Since the U.S.'s National Weather Service began recording weather hazard costs in 1988, the U.S. alone incurred almost half a trillion dollars through 2012. The yearly average expenses, from 2003 to 2012, are slightly more than $27 billion. In 2012 alone, there were 11 weather and climate disaster events that each had exceeded $1 billion, cumulatively costing more than $110 billion in damages and 377 deaths. At least 56 percent of those damages and 33 percent of the deaths resulted from Hurricane Sandy which estimated $62 billion in damages.
Within Tornado Alley, there are several U.S. regions: First, the Plains, which received 513 tornadoes on average from 1991 to 2010; Texas received approximately 30 percent and Kansas 18.7 percent of that number. Secondly, the Mississippi Valley received 338 tornadoes on average per year. Lastly, the Ohio and Tennessee valleys received 88 tornadoes on average.
Six out of ten of the deadliest tornadoes, or those with the most fatalities, have actually taken place in the Mississippi Valley. Only one of those ten took place in the Plains back in 1947, when an F-5 tornado travelled through Texas, Kansas and Oklahoma, killing 181 and injuring 970 people. The most recent tornado to make number 7 of this list was the infamous 2011 Joplin, Mo., tornado that killed 158 people and injured 1,000.
From mid-May to November`s end, the main threat for Gulf of Mexico and East Coast residents is an Atlantic tropical cyclone or more famously known as a hurricane. These weather beasts produce a number of threats, such as, storm surges, flooding, damaging winds and even tornadoes. The most costly and the third deadliest hurricane to strike the U.S. was the Katrina in 2005, with $108 billion in damages and 1,200 deaths.

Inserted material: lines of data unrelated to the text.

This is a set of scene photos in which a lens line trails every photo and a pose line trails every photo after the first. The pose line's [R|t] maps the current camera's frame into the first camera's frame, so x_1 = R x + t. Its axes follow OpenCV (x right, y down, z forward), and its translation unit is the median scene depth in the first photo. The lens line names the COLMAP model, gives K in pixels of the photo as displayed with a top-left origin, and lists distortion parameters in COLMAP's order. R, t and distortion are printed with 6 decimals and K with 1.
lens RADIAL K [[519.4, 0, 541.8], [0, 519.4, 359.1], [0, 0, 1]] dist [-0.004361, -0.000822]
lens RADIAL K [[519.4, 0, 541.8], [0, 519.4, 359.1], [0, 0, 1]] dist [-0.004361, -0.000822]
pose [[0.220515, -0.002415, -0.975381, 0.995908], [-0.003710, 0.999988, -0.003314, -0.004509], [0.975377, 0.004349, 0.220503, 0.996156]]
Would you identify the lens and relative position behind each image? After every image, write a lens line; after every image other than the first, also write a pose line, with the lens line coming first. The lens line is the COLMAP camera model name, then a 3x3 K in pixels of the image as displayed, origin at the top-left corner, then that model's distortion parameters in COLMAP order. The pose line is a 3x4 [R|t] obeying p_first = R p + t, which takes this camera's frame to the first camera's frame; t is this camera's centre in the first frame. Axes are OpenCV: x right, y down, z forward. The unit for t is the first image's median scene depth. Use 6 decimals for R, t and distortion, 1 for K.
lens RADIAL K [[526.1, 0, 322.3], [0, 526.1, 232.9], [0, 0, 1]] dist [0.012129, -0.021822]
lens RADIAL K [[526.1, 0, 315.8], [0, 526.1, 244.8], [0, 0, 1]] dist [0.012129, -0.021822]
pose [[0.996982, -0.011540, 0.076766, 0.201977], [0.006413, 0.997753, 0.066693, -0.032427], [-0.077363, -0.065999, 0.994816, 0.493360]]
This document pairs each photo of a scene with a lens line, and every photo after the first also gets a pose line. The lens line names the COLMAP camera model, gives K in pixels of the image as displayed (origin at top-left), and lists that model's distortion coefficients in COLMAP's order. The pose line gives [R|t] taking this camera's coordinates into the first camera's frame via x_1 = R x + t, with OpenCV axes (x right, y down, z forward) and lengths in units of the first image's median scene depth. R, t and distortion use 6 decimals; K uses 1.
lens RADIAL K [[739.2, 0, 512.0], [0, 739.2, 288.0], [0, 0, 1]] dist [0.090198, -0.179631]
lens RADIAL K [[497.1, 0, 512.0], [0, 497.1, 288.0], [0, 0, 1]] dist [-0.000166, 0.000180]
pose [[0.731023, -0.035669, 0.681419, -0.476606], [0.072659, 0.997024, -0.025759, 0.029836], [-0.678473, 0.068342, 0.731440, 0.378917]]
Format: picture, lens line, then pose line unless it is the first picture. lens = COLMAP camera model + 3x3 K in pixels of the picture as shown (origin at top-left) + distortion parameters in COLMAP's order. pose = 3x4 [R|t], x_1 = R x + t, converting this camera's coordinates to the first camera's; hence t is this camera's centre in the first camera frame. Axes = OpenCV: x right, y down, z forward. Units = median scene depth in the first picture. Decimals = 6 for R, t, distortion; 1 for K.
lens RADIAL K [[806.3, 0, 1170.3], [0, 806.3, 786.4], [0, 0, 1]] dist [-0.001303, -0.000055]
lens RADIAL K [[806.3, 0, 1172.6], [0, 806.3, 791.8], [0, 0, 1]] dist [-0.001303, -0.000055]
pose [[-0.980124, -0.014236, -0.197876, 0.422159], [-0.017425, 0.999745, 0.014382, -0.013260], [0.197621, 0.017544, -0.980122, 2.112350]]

Believe it or not, neither tornadoes nor hurricanes, two very destructive and costly weather events, were the number one weather killer in the U.S. over the last 30 years. Both kinds have made it to number two, but what has made it to the top? The rankings of 2012 for the top-5 weather killers are:
#5-Flooding with 29 deaths,
#4- Rip Currents with 42,
#3- Tornadoes with 70,
#2-Wind with 104,
#1- Heat with 155.
How about the top 5 on average for the last 10 years, from 2003 to 2012?
#5- Rip Currents (46),
#4- Wind (51),
#3- Flooding (76),
#2- Hurricanes (109),
#1- Heat (117)
Lastly, the top 4 weather killers on average in the last 30 years, 1983 to 2012, are:
#4- Hurricanes (47),
#3- Lightning (52),
#2- Tornadoes (74), and
#1- Flooding (89)
Note: Only four killers were listed here because death statistics for heat were not recorded until 1986.
One danger that made these rankings was wind, but how can wind be the cause of death separate from tornadoes? Wind is the primary cause of trees, power lines and poles falling on houses, cars and people. In addition, airplane flights and the safety of those onboard are jeopardized when they fly through intense, localized, downward gusts of wind in severe thunderstorms called downbursts. When the downburst air currents reach the surface, the wind speeds created can reach 95 mph and above which is strong enough to obliterate structures and flatten trees.